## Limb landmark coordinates
________________

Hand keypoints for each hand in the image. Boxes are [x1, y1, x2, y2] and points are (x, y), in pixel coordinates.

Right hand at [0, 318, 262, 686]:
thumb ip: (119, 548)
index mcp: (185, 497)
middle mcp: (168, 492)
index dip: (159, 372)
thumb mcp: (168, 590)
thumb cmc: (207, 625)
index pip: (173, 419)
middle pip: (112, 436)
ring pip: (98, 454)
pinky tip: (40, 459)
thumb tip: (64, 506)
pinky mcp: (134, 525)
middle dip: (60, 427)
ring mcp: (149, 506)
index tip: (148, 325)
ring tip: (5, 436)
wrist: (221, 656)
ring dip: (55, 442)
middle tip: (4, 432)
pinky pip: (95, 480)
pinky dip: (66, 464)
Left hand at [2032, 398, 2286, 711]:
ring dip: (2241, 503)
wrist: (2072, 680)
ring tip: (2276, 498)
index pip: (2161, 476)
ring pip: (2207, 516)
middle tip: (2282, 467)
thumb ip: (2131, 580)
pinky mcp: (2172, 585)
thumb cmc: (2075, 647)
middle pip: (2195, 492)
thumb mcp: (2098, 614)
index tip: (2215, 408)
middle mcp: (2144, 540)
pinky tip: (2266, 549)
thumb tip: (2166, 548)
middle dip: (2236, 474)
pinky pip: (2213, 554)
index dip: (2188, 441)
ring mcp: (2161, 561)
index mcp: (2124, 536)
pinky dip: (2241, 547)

________________

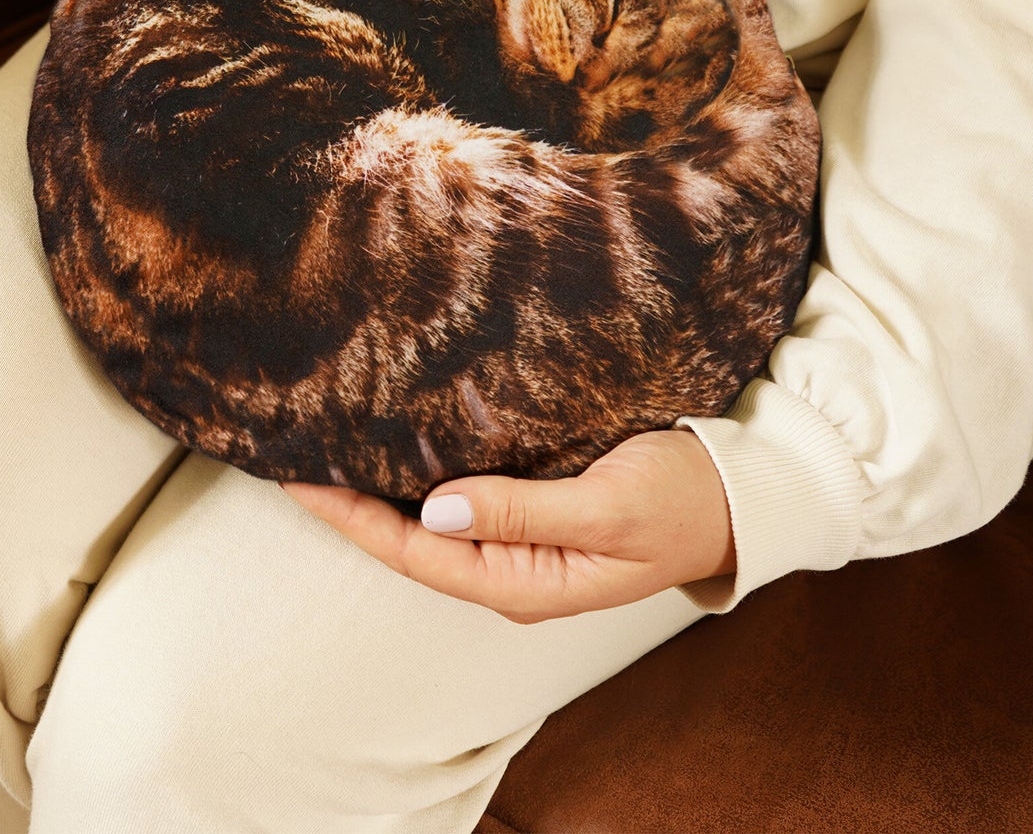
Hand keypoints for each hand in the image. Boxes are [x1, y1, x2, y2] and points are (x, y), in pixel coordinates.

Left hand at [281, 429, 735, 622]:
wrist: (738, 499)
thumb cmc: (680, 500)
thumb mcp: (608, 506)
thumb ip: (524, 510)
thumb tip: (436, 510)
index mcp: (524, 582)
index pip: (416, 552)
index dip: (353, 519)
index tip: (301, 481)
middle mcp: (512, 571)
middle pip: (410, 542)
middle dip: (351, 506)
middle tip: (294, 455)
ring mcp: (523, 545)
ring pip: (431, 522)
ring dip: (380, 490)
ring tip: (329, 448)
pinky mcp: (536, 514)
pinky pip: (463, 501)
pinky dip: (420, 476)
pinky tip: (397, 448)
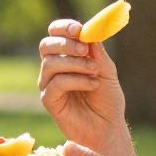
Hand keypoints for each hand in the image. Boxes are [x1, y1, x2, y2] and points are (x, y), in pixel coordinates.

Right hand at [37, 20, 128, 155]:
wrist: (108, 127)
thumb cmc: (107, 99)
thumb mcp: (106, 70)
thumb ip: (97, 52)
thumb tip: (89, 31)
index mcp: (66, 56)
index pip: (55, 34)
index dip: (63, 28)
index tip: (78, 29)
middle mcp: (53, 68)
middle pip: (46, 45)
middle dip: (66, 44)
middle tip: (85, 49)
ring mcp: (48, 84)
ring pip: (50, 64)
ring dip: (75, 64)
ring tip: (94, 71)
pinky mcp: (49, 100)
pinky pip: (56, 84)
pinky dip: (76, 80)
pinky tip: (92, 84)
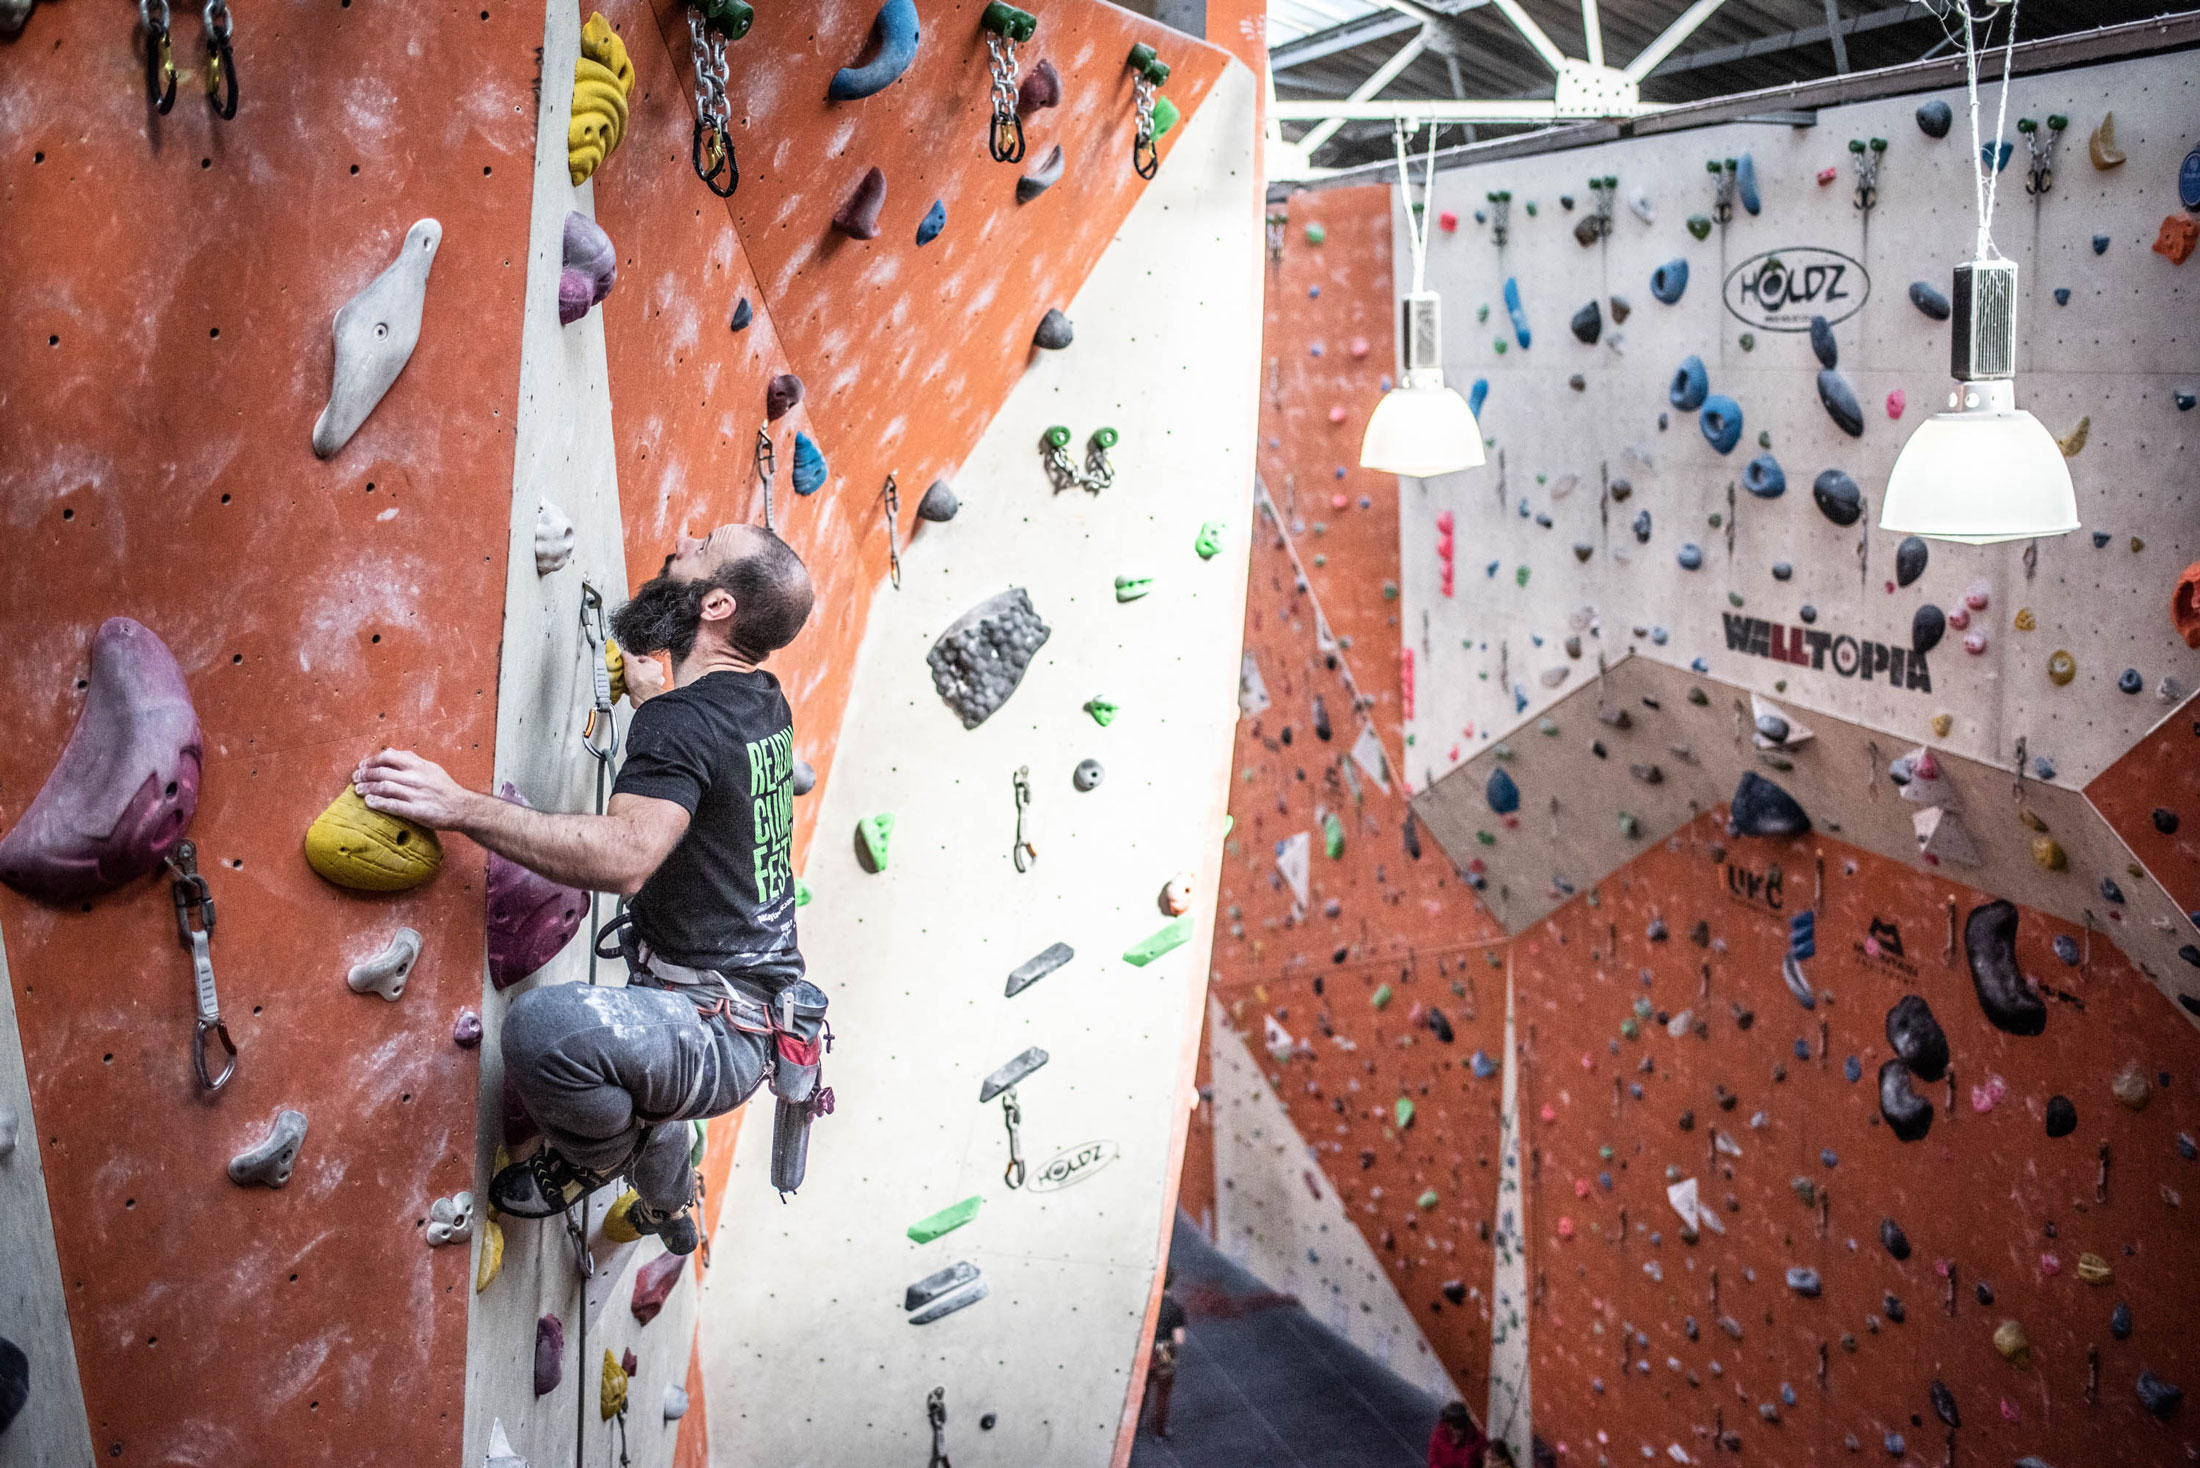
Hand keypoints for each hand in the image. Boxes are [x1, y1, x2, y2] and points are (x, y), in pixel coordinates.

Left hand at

________________

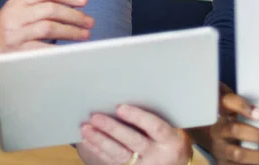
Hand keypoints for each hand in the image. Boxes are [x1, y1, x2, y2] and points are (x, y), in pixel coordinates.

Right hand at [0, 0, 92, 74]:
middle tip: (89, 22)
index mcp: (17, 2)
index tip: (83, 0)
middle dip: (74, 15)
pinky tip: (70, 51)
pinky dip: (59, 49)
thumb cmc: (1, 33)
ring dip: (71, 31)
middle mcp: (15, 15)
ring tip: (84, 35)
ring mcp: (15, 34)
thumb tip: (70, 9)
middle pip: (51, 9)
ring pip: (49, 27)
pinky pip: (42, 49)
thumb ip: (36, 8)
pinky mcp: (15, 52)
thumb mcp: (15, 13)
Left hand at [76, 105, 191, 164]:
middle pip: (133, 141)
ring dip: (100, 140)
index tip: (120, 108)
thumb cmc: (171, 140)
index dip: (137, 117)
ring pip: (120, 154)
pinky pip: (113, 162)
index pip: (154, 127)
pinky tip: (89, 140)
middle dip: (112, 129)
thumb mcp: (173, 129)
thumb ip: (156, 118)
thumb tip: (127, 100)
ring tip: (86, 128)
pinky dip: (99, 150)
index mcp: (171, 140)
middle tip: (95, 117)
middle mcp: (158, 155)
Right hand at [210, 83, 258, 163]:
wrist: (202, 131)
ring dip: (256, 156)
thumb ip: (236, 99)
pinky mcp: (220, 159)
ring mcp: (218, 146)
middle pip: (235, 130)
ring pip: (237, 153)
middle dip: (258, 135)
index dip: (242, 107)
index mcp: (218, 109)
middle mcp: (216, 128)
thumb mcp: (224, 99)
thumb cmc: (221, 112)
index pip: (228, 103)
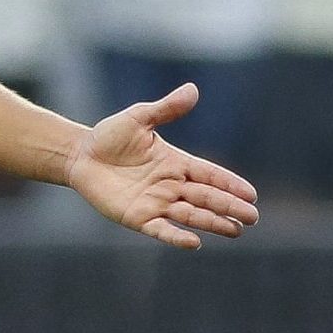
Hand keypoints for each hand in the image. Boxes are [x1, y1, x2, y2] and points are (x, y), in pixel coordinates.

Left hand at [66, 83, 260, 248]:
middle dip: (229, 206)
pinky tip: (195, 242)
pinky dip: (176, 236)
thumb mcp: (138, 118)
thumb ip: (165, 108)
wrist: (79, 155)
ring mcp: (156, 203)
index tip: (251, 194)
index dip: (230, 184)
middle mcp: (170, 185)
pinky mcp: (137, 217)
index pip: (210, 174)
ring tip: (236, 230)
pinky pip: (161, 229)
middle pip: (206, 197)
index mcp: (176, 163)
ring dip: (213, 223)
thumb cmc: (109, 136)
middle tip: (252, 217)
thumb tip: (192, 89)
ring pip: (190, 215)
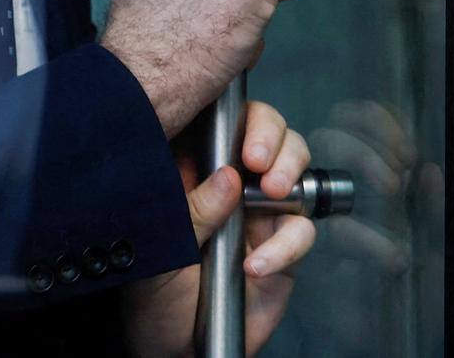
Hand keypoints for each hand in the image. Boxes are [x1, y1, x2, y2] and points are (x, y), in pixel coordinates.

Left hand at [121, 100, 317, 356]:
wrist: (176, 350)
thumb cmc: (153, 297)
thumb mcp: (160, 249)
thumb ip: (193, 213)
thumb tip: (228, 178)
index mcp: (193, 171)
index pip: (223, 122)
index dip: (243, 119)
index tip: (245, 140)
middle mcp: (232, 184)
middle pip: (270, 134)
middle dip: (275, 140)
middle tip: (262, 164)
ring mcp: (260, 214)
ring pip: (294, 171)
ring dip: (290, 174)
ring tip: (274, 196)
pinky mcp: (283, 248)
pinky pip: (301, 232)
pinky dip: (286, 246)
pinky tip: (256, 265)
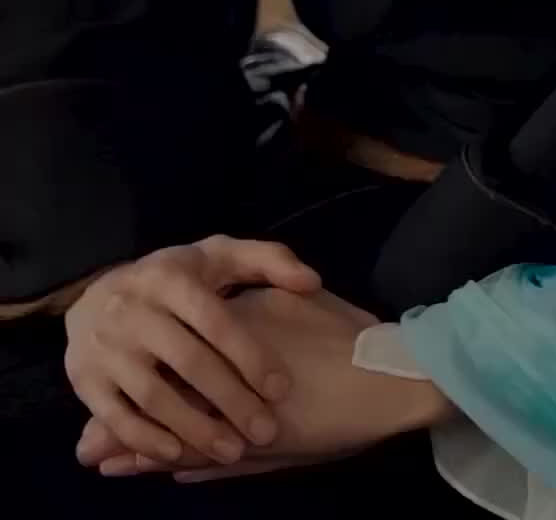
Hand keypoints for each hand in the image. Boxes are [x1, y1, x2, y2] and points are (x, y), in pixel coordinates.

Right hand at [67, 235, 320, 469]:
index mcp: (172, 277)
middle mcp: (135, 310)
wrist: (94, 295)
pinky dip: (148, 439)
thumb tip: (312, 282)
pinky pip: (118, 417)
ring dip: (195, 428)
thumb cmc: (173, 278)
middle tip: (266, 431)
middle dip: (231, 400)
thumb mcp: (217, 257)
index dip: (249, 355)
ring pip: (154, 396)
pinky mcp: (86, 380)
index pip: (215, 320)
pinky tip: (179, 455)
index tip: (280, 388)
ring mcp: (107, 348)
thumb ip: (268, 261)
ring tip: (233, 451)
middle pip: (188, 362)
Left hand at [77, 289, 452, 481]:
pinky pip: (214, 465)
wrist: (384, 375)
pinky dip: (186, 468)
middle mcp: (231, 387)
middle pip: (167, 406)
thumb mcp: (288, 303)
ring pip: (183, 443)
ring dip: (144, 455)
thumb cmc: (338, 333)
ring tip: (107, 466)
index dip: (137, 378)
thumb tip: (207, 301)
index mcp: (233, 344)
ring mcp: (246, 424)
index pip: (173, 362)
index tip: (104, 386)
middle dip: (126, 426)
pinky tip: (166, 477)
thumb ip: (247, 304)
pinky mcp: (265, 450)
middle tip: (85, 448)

________________

## ASSIGNED TASK
Copy the stretch of the records above that runs from the line with "pinky mcp: (2172, 585)" through the line with "pinky dip: (2241, 547)". Both end lines belong in the copy, and nothing else does.

## EXERCISE SOLUTION
pinky mcp: (2172, 585)
thumb cmc: (2075, 647)
middle pip: (2195, 492)
thumb mcp: (2098, 614)
index tip: (2215, 408)
middle mcp: (2144, 540)
pinky tip: (2266, 549)
thumb tip: (2166, 548)
middle dip: (2236, 474)
pinky pip: (2213, 554)
index dip: (2188, 441)
ring mcp: (2161, 561)
index mcp: (2124, 536)
pinky dip: (2241, 547)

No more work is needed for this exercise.